### Your assignment
Please answer from the text on swap and redirect rules: what resolves before a CW swap?

### Selected extract
Anyone targeting B C or D is redirected to A. Anyone targeting A is not redirected.

Note how the first merging thing I mentioned can be used to prove the 3 or more way swap interaction I mentioned.

Basically, when there are 2 CW’s who’s swaps are A+B and B+C the CW targeting C is redirected from B to A and the CW targeting A is redirected from B to C, thus anyone else would be redirected from A directly to C.

If you apply this using RAR logic to a 3 way. A CW targeting A would be potentially redirected by either of the 2 CW’s, however because of the 2 CW rule it resolves as neither of them redirecting the initial CW. Since this works for all 3 CW’s none of them redirect each other and thus all of them redirect towards A.

When a 3rd party target’s A, you can essentially just note that each CW is locking the others up and thus the 3rd party isn’t redirected.

Since the 3rd party could just be a ritualist that means this can be expanded indefinitely no matter how many swaps you have

A+B = 1
A+C = 2
A+D = 3

In 1, A becomes C and D (1 would swap anyone from B to C and D, and vice versa. This, of course, causes multiple targeting, which I am happy with. I do not know about other people.)
In 2, A becomes B and D.
In 3, A becomes B and C.

An analogy to Multi-targeting via swaps would be that you essentially clone the single person and put it in the house of where the multiple people were, and you would put the others in the single person’s house.

If you do not like multi-targetting, but still want a mechanical way to deduct what happens, then good luck with that, as the swappers themselves (I feel) should at least be changed once to avoid chains (instead of merging them like you did. If we did that then why would no one be changed when they target A?)

If you don’t want mechanical way to deduct, just make it random.

That… kinda breaks down in terms of feedback. It also implies that someone targeting in a 2 CW chain should also be split for the same reason.

I’m simply working on the implicit assumption that you can’t be split.

In RAR this essentially resolves with 3 rules (which are themselves derived from other rules but never mind that)

  • Each Redirects resolve once per effected player
  • Redirects resolve in the order they would effect them (basically in situation 1 targeting A swaps you from A to B and then B to C). This also means that a Drunk will always resolve before a CW swap.
  • If you are ever being redirected by 2 or more different redirects at the exact same time (redirects going to the same place are not considered different) then you aren’t redirected.

### Recorded information
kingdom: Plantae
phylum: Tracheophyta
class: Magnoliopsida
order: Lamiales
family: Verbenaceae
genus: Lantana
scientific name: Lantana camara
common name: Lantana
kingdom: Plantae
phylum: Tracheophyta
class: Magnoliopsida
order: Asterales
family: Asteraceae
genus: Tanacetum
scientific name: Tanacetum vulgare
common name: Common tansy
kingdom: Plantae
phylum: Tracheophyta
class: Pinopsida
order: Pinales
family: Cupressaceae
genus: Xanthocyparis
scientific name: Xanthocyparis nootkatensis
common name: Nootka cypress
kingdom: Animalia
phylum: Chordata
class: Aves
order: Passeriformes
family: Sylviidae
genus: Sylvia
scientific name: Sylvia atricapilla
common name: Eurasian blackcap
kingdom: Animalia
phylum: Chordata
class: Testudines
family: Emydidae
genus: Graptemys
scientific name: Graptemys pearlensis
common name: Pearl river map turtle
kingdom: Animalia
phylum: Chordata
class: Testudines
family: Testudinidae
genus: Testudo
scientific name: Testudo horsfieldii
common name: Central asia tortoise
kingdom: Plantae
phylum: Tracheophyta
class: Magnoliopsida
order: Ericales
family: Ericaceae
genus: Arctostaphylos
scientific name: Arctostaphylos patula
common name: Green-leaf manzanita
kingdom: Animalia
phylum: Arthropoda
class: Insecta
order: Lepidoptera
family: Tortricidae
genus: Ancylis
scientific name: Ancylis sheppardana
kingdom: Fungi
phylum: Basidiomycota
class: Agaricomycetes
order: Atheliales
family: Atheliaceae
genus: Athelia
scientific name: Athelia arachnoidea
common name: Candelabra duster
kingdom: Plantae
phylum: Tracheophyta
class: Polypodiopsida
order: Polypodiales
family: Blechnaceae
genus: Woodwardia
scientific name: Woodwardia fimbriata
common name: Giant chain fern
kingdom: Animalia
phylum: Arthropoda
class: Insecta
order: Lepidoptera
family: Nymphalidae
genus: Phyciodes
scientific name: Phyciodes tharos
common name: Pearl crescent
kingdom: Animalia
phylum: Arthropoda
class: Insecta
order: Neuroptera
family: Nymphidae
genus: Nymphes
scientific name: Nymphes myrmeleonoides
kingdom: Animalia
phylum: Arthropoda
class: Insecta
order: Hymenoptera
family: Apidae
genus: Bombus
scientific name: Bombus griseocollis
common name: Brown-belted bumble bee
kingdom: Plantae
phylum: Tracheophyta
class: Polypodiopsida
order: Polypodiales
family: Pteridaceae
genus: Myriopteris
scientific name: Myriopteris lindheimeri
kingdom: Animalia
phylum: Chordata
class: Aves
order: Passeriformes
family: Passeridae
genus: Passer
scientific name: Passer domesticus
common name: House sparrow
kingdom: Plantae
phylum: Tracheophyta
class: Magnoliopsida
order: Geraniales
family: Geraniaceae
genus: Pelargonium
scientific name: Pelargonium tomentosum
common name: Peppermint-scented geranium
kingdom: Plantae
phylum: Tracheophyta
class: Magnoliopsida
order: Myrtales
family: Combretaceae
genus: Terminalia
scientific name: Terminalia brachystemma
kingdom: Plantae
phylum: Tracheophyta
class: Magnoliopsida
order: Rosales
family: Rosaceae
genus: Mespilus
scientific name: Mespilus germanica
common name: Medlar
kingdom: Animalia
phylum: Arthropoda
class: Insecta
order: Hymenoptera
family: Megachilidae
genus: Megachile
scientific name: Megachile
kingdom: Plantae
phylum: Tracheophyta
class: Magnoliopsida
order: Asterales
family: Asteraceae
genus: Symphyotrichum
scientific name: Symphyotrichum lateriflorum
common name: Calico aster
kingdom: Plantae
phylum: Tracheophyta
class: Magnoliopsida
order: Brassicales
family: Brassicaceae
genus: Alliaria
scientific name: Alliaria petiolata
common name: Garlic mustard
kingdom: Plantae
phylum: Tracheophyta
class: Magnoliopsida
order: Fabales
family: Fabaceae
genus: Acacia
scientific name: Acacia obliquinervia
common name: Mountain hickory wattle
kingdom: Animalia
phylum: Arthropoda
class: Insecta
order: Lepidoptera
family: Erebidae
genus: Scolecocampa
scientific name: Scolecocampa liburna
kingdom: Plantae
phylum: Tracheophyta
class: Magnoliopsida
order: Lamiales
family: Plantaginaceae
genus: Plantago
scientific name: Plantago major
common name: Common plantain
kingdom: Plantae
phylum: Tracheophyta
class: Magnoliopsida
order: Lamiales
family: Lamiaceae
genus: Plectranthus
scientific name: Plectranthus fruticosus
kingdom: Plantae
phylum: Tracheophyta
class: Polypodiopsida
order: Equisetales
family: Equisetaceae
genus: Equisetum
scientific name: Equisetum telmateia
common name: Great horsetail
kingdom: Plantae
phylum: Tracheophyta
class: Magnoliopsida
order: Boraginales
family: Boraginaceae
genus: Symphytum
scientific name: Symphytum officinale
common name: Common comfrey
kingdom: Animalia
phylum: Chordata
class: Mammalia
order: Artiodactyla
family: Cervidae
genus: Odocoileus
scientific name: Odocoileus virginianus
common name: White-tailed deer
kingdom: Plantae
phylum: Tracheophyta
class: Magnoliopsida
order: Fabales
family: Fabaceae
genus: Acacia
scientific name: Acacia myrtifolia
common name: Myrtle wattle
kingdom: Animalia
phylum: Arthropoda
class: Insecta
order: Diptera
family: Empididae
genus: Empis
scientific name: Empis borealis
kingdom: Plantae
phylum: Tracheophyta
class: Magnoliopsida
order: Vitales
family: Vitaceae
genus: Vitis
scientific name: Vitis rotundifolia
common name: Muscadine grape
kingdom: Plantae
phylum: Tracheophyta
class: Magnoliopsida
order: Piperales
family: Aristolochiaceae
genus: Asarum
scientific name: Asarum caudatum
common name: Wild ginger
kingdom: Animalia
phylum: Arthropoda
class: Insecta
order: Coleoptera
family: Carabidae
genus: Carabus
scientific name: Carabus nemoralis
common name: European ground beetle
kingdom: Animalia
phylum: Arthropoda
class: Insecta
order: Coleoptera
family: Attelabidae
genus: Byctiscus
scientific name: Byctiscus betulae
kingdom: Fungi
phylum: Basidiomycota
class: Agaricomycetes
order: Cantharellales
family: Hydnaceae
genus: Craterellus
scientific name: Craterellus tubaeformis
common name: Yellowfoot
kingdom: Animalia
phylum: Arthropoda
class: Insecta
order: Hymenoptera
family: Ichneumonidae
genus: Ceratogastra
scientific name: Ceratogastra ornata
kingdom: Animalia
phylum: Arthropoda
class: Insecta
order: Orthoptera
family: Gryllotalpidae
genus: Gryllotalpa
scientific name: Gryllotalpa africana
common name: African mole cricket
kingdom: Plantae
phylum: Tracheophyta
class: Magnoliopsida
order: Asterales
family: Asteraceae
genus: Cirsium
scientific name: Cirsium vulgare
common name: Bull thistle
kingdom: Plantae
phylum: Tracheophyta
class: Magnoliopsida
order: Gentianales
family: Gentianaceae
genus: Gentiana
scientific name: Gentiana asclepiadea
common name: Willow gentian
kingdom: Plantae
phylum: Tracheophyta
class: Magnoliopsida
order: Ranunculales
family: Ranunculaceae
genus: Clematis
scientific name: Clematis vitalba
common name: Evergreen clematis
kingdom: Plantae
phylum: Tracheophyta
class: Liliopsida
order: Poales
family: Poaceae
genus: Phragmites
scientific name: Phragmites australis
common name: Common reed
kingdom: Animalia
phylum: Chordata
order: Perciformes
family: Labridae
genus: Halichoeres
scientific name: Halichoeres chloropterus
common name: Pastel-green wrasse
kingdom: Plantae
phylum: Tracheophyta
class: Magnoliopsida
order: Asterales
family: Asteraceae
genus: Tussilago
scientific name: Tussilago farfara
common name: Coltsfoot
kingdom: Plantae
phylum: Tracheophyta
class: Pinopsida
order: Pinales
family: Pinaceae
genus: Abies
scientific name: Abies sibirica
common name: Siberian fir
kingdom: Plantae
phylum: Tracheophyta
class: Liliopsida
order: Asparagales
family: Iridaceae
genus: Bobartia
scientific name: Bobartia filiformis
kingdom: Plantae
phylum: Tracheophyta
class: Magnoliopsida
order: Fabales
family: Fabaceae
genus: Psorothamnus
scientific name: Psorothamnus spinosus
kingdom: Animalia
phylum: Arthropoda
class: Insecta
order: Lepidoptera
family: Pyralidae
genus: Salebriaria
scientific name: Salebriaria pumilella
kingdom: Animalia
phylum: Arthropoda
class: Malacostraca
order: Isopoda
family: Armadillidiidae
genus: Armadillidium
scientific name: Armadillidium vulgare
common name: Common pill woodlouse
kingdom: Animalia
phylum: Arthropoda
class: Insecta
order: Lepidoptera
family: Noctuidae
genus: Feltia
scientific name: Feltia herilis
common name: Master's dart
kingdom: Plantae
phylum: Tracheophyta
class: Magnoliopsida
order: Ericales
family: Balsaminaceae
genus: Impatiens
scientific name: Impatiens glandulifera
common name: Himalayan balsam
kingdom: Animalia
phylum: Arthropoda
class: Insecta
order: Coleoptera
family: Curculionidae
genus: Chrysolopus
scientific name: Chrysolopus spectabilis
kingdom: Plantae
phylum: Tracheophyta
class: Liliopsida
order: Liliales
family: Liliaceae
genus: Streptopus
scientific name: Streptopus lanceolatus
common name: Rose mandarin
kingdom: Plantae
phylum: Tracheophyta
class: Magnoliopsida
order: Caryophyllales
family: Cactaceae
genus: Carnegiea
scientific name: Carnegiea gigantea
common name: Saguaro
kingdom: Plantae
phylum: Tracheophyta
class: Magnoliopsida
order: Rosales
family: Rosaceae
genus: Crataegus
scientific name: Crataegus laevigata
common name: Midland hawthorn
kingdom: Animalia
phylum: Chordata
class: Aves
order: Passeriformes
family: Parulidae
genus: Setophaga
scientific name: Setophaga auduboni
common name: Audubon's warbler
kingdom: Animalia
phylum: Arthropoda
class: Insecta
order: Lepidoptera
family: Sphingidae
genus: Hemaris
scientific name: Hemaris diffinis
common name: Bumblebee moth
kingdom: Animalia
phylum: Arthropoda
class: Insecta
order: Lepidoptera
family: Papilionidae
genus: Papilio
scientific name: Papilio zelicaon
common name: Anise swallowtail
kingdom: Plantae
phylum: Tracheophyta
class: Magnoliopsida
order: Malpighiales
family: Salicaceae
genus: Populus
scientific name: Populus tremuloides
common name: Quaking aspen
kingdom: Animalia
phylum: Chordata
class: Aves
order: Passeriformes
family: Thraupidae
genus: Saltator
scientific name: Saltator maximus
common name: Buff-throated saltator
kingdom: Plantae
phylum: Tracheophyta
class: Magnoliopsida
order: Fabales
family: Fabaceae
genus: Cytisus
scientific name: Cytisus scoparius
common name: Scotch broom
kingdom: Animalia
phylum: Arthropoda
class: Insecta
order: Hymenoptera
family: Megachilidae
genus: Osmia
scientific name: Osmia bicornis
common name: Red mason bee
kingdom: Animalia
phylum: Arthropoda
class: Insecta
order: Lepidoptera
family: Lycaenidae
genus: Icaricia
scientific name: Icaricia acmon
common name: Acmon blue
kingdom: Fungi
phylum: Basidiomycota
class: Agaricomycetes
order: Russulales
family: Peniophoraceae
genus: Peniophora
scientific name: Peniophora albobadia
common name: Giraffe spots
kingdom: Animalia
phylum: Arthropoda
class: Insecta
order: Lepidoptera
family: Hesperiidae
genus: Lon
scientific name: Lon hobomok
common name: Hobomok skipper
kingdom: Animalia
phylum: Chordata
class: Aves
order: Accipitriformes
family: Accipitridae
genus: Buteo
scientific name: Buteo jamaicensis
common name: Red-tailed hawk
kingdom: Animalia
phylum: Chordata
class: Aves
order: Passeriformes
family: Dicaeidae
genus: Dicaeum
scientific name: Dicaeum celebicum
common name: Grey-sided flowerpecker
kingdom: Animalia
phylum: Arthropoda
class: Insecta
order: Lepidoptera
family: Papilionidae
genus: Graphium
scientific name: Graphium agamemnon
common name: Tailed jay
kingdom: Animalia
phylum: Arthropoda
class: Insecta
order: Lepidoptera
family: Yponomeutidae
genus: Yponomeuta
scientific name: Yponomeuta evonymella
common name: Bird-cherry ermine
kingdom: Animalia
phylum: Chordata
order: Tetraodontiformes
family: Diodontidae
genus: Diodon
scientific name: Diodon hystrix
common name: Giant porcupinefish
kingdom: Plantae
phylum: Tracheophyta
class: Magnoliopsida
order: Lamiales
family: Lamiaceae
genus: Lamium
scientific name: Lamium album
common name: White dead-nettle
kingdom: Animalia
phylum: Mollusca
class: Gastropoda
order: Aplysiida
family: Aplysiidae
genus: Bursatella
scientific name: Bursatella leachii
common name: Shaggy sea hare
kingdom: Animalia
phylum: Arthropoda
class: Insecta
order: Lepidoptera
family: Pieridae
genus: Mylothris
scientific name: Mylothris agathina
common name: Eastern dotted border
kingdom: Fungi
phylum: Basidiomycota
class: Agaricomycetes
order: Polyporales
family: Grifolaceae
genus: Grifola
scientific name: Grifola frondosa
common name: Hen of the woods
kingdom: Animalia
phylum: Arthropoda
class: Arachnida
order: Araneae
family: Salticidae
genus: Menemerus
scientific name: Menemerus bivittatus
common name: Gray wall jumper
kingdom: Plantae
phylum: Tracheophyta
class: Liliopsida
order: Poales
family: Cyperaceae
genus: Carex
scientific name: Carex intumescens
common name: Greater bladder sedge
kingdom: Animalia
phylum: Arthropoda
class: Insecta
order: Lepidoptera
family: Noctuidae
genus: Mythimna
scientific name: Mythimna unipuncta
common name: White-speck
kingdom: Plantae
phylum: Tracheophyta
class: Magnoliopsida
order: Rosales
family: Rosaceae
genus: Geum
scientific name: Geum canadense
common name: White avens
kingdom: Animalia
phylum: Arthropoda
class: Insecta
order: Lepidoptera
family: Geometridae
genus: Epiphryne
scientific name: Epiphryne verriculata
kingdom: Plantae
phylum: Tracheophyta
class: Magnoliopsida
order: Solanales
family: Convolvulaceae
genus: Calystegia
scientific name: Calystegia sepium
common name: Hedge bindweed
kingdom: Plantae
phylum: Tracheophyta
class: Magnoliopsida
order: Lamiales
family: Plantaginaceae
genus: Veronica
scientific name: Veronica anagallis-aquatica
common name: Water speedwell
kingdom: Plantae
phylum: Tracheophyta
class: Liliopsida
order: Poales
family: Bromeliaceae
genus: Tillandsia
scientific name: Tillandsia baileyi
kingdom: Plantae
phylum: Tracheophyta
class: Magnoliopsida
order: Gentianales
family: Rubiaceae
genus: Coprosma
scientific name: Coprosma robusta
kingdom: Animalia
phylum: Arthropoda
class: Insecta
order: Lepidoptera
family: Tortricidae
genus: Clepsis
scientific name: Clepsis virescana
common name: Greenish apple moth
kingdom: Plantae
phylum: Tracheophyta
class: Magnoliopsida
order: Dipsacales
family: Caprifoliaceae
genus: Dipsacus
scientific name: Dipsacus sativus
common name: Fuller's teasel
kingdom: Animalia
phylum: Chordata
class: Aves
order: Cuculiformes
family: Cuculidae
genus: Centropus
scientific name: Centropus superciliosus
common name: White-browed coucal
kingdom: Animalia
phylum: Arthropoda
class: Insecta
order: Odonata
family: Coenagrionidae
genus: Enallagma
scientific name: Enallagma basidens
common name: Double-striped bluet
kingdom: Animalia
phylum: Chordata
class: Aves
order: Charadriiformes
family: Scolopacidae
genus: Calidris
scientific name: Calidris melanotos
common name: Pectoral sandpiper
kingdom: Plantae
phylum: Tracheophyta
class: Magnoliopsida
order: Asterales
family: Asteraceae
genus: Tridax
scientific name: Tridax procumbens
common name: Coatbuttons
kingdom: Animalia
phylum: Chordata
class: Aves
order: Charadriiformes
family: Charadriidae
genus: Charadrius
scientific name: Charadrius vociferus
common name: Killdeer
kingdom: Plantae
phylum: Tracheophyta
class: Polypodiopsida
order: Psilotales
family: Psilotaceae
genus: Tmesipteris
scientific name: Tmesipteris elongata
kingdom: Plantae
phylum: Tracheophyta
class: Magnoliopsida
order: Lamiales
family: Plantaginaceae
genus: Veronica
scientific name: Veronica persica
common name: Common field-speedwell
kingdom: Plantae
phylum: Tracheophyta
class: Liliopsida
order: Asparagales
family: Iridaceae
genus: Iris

### Task output
A Drunk.